For what it is worth, I think I was offered a job today. At least I came home thinking that I had been offered a job. Later, the job offerer came to my door and gave me her business card and said that she couldn't print the job responsibilities, but she would email me.

The moments tick by. . . .

Still no email.

For what it is worth, I reached my hand of forgiveness out today to someone who, I think, needs to feel that everything is going to be okay - in spite of the fact that they have wronged me. Hey! I can be forgiving. It was only money. It was only something that I was looking forward to. It was only something that I had saved for. It was only something that, in my imagination, was going to complete an invented process that was going to make enough money for me to retire on easy street.

Now, it is also turned into a rescue. Now I will feel even worse if I file for resolution through PayPal. Now the thirty some-odd dollars I get back from PayPal will haunt me as I conjure up images of the seller huddling in the corner of her dirty little hovel sobbing.
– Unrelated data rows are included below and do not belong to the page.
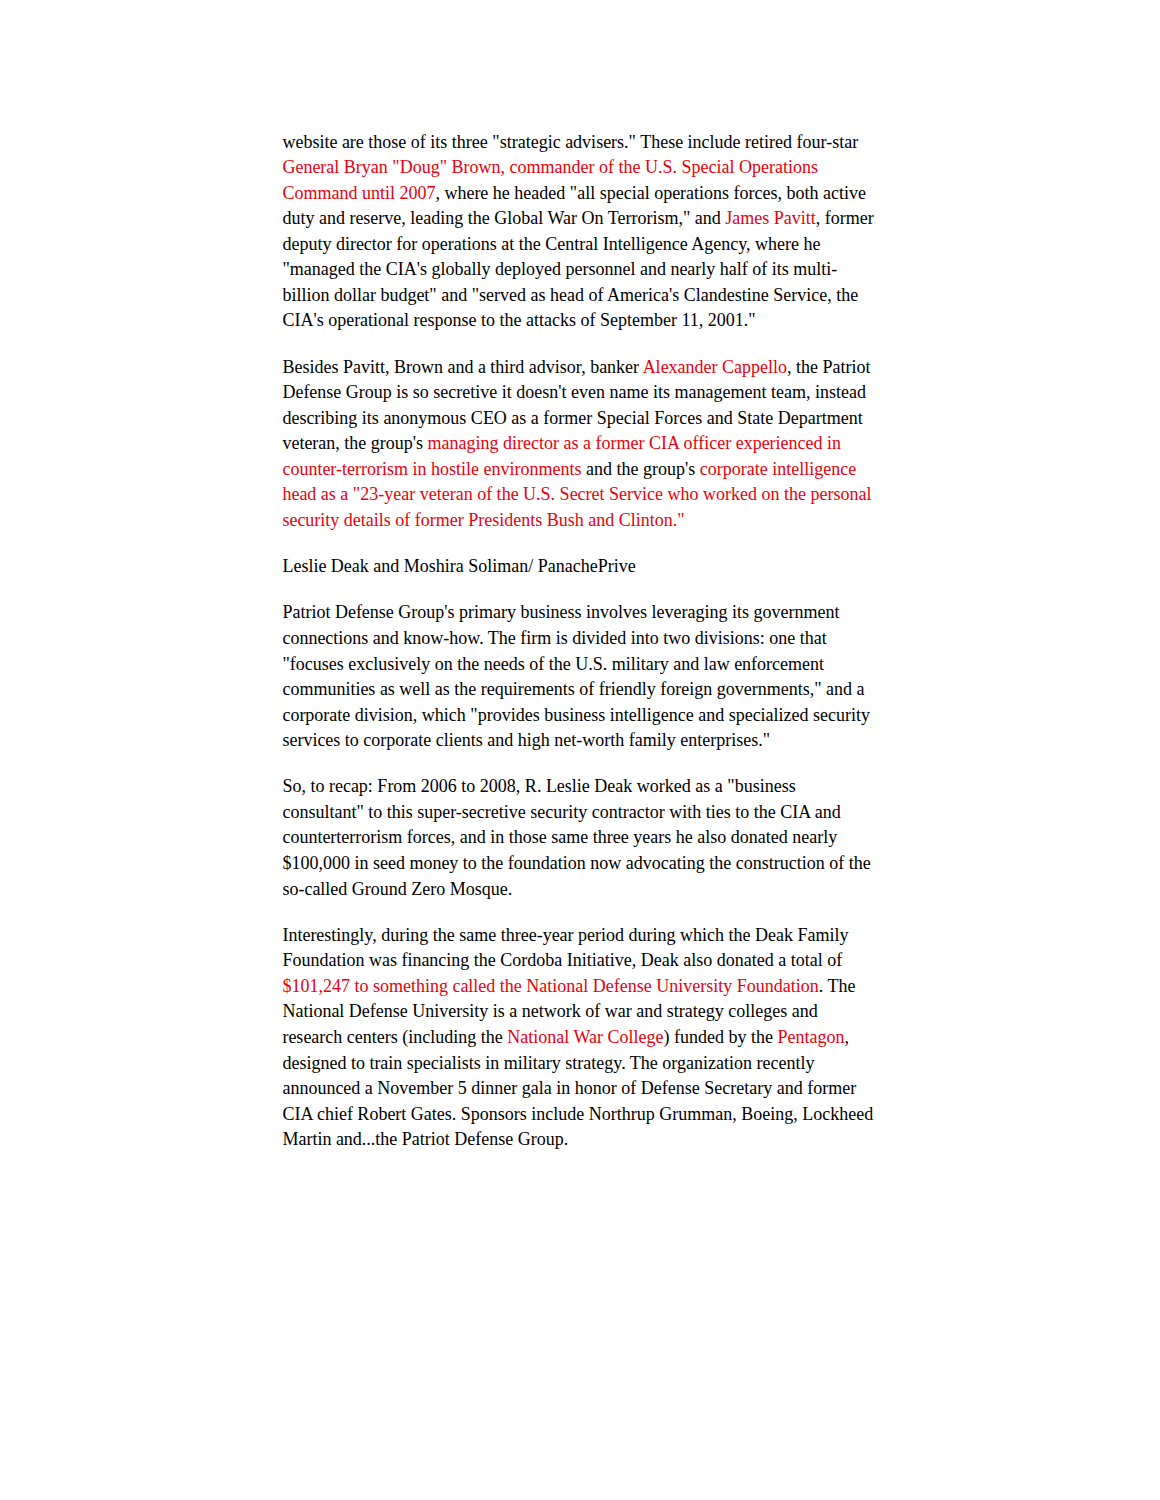website are those of its three "strategic advisers." These include retired four-star General Bryan "Doug" Brown, commander of the U.S. Special Operations Command until 2007, where he headed "all special operations forces, both active duty and reserve, leading the Global War On Terrorism," and James Pavitt, former deputy director for operations at the Central Intelligence Agency, where he "managed the CIA's globally deployed personnel and nearly half of its multi-billion dollar budget" and "served as head of America's Clandestine Service, the CIA's operational response to the attacks of September 11, 2001."
Besides Pavitt, Brown and a third advisor, banker Alexander Cappello, the Patriot Defense Group is so secretive it doesn't even name its management team, instead describing its anonymous CEO as a former Special Forces and State Department veteran, the group's managing director as a former CIA officer experienced in counter-terrorism in hostile environments and the group's corporate intelligence head as a "23-year veteran of the U.S. Secret Service who worked on the personal security details of former Presidents Bush and Clinton."
Leslie Deak and Moshira Soliman/ PanachePrive
Patriot Defense Group's primary business involves leveraging its government connections and know-how. The firm is divided into two divisions: one that "focuses exclusively on the needs of the U.S. military and law enforcement communities as well as the requirements of friendly foreign governments," and a corporate division, which "provides business intelligence and specialized security services to corporate clients and high net-worth family enterprises."
So, to recap: From 2006 to 2008, R. Leslie Deak worked as a "business consultant" to this super-secretive security contractor with ties to the CIA and counterterrorism forces, and in those same three years he also donated nearly $100,000 in seed money to the foundation now advocating the construction of the so-called Ground Zero Mosque.
Interestingly, during the same three-year period during which the Deak Family Foundation was financing the Cordoba Initiative, Deak also donated a total of $101,247 to something called the National Defense University Foundation. The National Defense University is a network of war and strategy colleges and research centers (including the National War College) funded by the Pentagon, designed to train specialists in military strategy. The organization recently announced a November 5 dinner gala in honor of Defense Secretary and former CIA chief Robert Gates. Sponsors include Northrup Grumman, Boeing, Lockheed Martin and...the Patriot Defense Group.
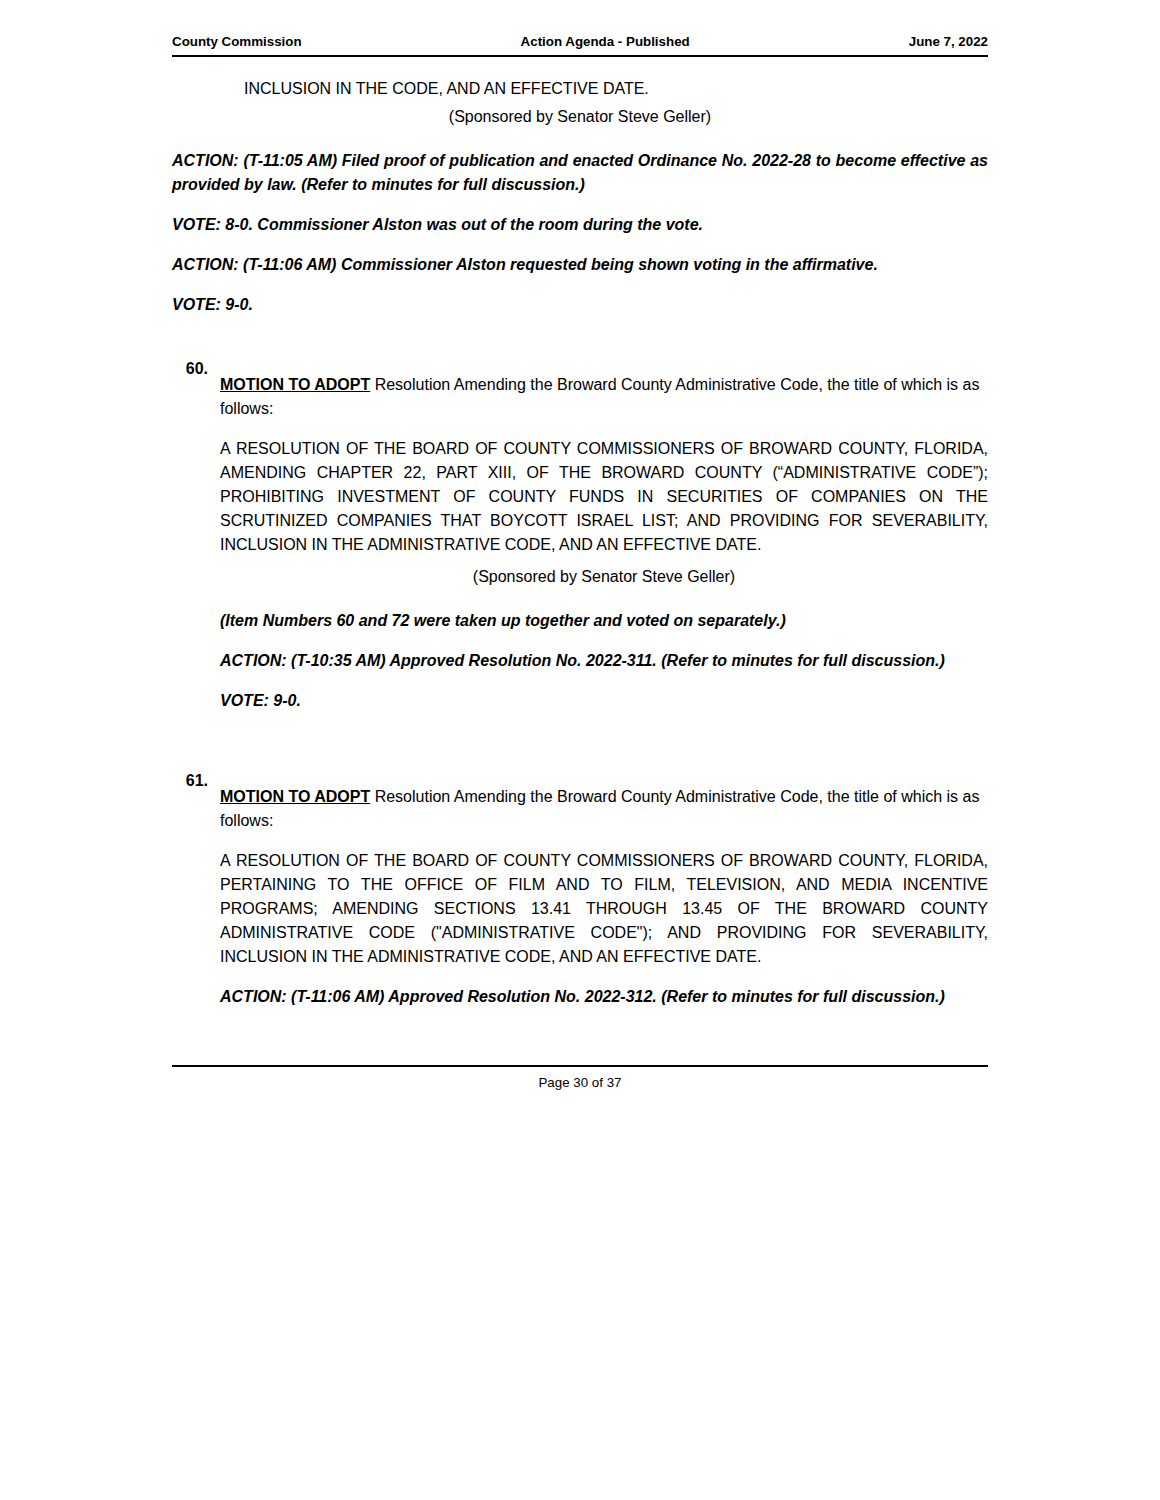County Commission Action Agenda - Published June 7, 2022
INCLUSION IN THE CODE, AND AN EFFECTIVE DATE.
(Sponsored by Senator Steve Geller)
ACTION: (T-11:05 AM) Filed proof of publication and enacted Ordinance No. 2022-28 to become effective as provided by law. (Refer to minutes for full discussion.)
VOTE: 8-0. Commissioner Alston was out of the room during the vote.
ACTION: (T-11:06 AM) Commissioner Alston requested being shown voting in the affirmative.
VOTE: 9-0.
60.
MOTION TO ADOPT Resolution Amending the Broward County Administrative Code, the title of which is as follows:
A RESOLUTION OF THE BOARD OF COUNTY COMMISSIONERS OF BROWARD COUNTY, FLORIDA, AMENDING CHAPTER 22, PART XIII, OF THE BROWARD COUNTY (“ADMINISTRATIVE CODE”); PROHIBITING INVESTMENT OF COUNTY FUNDS IN SECURITIES OF COMPANIES ON THE SCRUTINIZED COMPANIES THAT BOYCOTT ISRAEL LIST; AND PROVIDING FOR SEVERABILITY, INCLUSION IN THE ADMINISTRATIVE CODE, AND AN EFFECTIVE DATE.
(Sponsored by Senator Steve Geller)
(Item Numbers 60 and 72 were taken up together and voted on separately.)
ACTION: (T-10:35 AM) Approved Resolution No. 2022-311. (Refer to minutes for full discussion.)
VOTE: 9-0.
61.
MOTION TO ADOPT Resolution Amending the Broward County Administrative Code, the title of which is as follows:
A RESOLUTION OF THE BOARD OF COUNTY COMMISSIONERS OF BROWARD COUNTY, FLORIDA, PERTAINING TO THE OFFICE OF FILM AND TO FILM, TELEVISION, AND MEDIA INCENTIVE PROGRAMS; AMENDING SECTIONS 13.41 THROUGH 13.45 OF THE BROWARD COUNTY ADMINISTRATIVE CODE ("ADMINISTRATIVE CODE"); AND PROVIDING FOR SEVERABILITY, INCLUSION IN THE ADMINISTRATIVE CODE, AND AN EFFECTIVE DATE.
ACTION: (T-11:06 AM) Approved Resolution No. 2022-312. (Refer to minutes for full discussion.)
Page 30 of 37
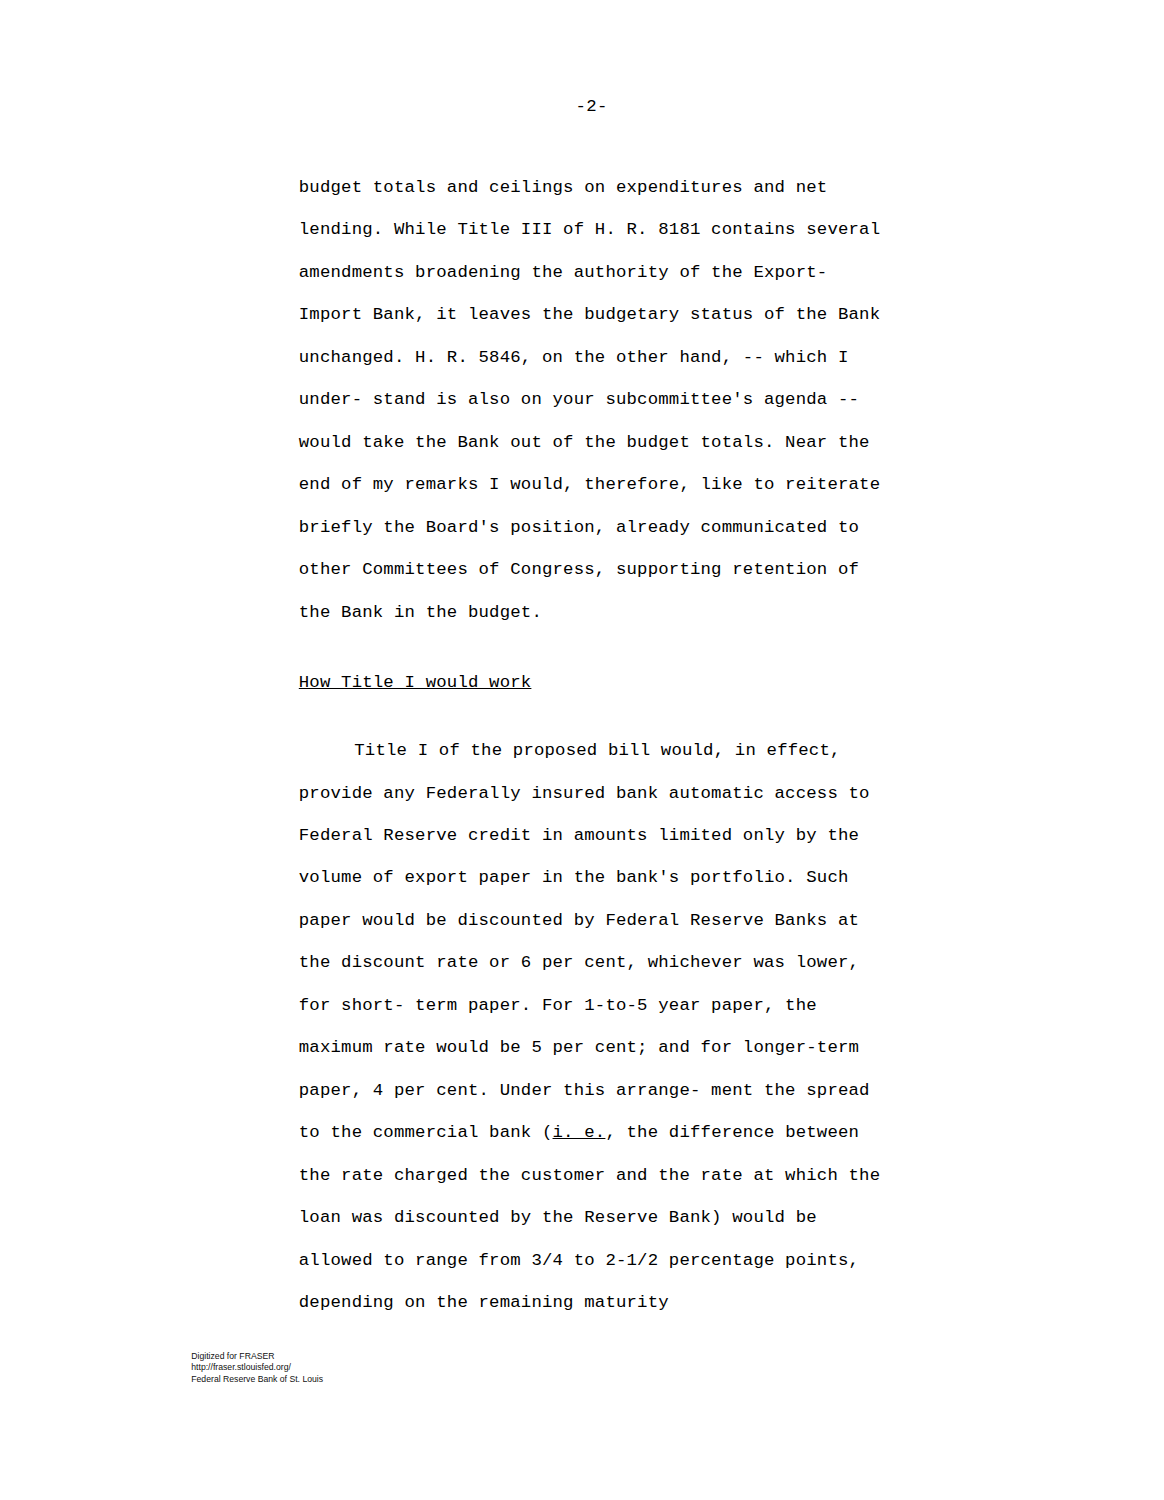-2-
budget totals and ceilings on expenditures and net lending. While Title III of H. R. 8181 contains several amendments broadening the authority of the Export-Import Bank, it leaves the budgetary status of the Bank unchanged. H. R. 5846, on the other hand, -- which I under- stand is also on your subcommittee's agenda -- would take the Bank out of the budget totals. Near the end of my remarks I would, therefore, like to reiterate briefly the Board's position, already communicated to other Committees of Congress, supporting retention of the Bank in the budget.
How Title I would work
Title I of the proposed bill would, in effect, provide any Federally insured bank automatic access to Federal Reserve credit in amounts limited only by the volume of export paper in the bank's portfolio. Such paper would be discounted by Federal Reserve Banks at the discount rate or 6 per cent, whichever was lower, for short- term paper. For 1-to-5 year paper, the maximum rate would be 5 per cent; and for longer-term paper, 4 per cent. Under this arrange- ment the spread to the commercial bank (i. e., the difference between the rate charged the customer and the rate at which the loan was discounted by the Reserve Bank) would be allowed to range from 3/4 to 2-1/2 percentage points, depending on the remaining maturity
Digitized for FRASER
http://fraser.stlouisfed.org/
Federal Reserve Bank of St. Louis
For what it is worth, I have suffered more today from ocular migraines that in the past 6 months all combined. I have had at least 4 episodes, but am better now. No episodes since about 2p.

For what it is worth, I still have a car full of boxes filled with fragments of my life waiting to be cleaned and priced for a yard sale this approaching weekend. Could that be another emotional trap? Are their things lurking inside those boxes that will create a firestorm of uncontrolled blubbering? Surely not.